▶ [Exercise aim]
Return exactly the run of lines that begins at the line containing "13: (31, 32)" and ends at the last line of the material below; pictures stay out.

▶ [Data to use]
════════════════

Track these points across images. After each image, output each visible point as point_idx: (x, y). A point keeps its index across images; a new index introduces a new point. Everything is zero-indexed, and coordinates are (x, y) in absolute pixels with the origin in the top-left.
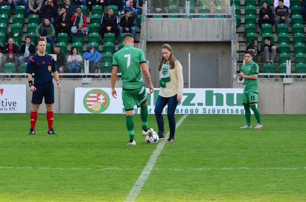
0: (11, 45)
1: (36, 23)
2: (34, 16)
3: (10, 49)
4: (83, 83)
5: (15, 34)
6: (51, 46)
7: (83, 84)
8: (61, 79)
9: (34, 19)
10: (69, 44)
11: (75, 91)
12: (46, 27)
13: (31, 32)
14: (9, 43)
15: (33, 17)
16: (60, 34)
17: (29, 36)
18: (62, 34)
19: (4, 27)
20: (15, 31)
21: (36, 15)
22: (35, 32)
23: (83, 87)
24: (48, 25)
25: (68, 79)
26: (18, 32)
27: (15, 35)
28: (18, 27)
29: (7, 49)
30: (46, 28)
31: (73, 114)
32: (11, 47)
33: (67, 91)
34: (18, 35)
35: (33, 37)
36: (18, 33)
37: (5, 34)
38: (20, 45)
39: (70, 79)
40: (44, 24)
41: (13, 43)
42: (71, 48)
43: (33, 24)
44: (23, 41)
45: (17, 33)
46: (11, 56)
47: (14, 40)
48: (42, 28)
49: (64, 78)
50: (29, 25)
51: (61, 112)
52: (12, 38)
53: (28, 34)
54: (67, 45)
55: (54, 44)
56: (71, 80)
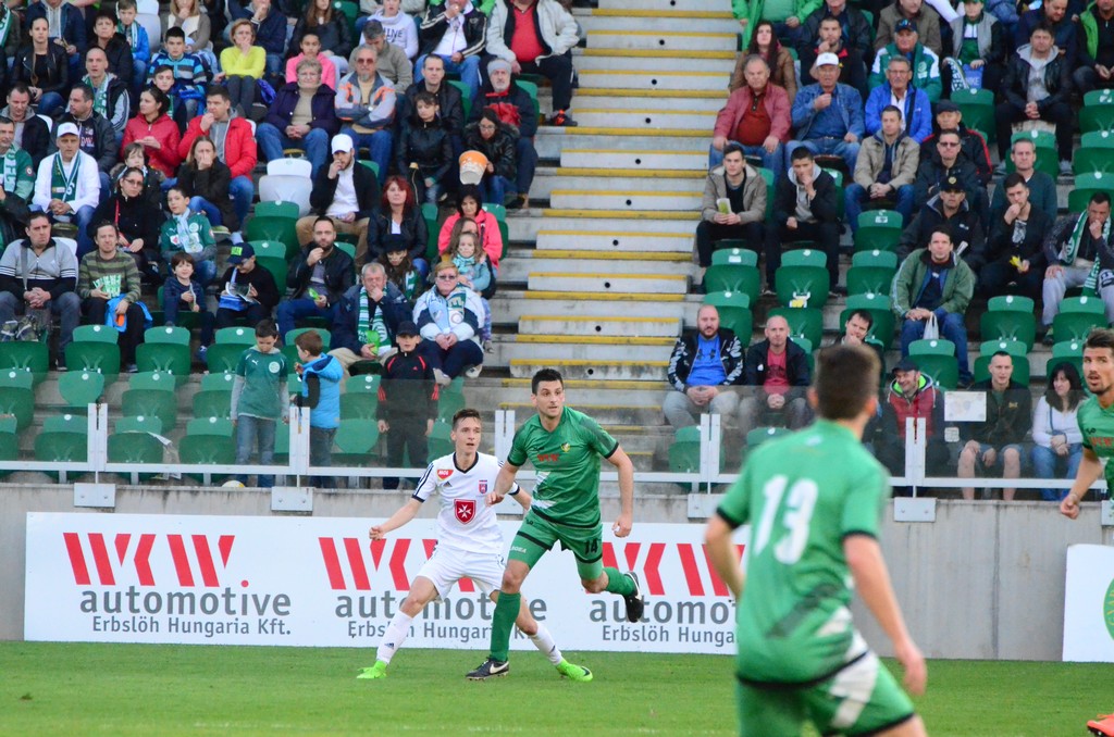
0: (777, 346)
1: (888, 250)
2: (881, 218)
3: (773, 365)
4: (1104, 523)
5: (793, 298)
6: (956, 354)
7: (1105, 527)
8: (1006, 506)
9: (881, 229)
10: (1037, 346)
11: (1065, 559)
12: (933, 271)
13: (865, 290)
14: (771, 335)
15: (878, 220)
16: (1001, 298)
17: (862, 306)
18: (1010, 299)
19: (746, 263)
20: (794, 282)
21: (891, 212)
22: (885, 290)
23: (1103, 543)
24: (946, 259)
25: (1036, 507)
26: (809, 290)
27: (793, 304)
28: (807, 264)
29: (761, 367)
30: (936, 275)
31: (1058, 664)
32: (777, 357)
33: (1029, 559)
34: (808, 301)
35: (880, 312)
36: (809, 295)
37: (748, 298)
38: (816, 346)
39: (1044, 507)
40: (927, 254)
41: (788, 339)
42: (1050, 362)
43: (876, 253)
44: (828, 328)
45: (802, 293)
46: (776, 400)
47: (790, 323)
48: (919, 271)
49: (1019, 502)
50: (860, 258)
51: (1002, 656)
52: (779, 314)
53: (854, 301)
54: (1030, 350)
55: (969, 344)
56: (1048, 508)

════════════════

▶ [Reply to the exercise]
13: (31, 32)
14: (9, 43)
15: (33, 17)
16: (60, 34)
17: (29, 36)
18: (62, 34)
19: (4, 27)
20: (15, 31)
21: (36, 15)
22: (35, 32)
23: (83, 87)
24: (48, 25)
25: (68, 79)
26: (18, 32)
27: (15, 35)
28: (18, 27)
29: (7, 49)
30: (46, 28)
31: (73, 114)
32: (11, 47)
33: (67, 91)
34: (18, 35)
35: (33, 37)
36: (18, 33)
37: (5, 34)
38: (20, 45)
39: (70, 79)
40: (44, 24)
41: (13, 43)
42: (71, 48)
43: (33, 24)
44: (23, 41)
45: (17, 33)
46: (11, 56)
47: (14, 40)
48: (42, 28)
49: (64, 78)
50: (29, 25)
51: (61, 112)
52: (12, 38)
53: (28, 34)
54: (67, 45)
55: (54, 44)
56: (71, 80)
0: (777, 346)
1: (888, 250)
2: (881, 218)
3: (773, 365)
4: (1104, 523)
5: (793, 298)
6: (956, 354)
7: (1105, 527)
8: (1006, 506)
9: (881, 229)
10: (1037, 346)
11: (1065, 559)
12: (933, 271)
13: (865, 290)
14: (771, 335)
15: (878, 220)
16: (1001, 298)
17: (862, 306)
18: (1010, 299)
19: (746, 263)
20: (794, 282)
21: (891, 212)
22: (885, 290)
23: (1103, 543)
24: (946, 259)
25: (1036, 507)
26: (809, 290)
27: (793, 304)
28: (807, 264)
29: (761, 367)
30: (936, 275)
31: (1058, 664)
32: (777, 357)
33: (1029, 559)
34: (808, 301)
35: (880, 312)
36: (809, 295)
37: (748, 298)
38: (816, 346)
39: (1044, 507)
40: (927, 254)
41: (788, 339)
42: (1050, 362)
43: (876, 253)
44: (828, 328)
45: (802, 293)
46: (776, 400)
47: (790, 323)
48: (919, 271)
49: (1019, 502)
50: (860, 258)
51: (1002, 656)
52: (779, 314)
53: (854, 301)
54: (1030, 350)
55: (969, 344)
56: (1048, 508)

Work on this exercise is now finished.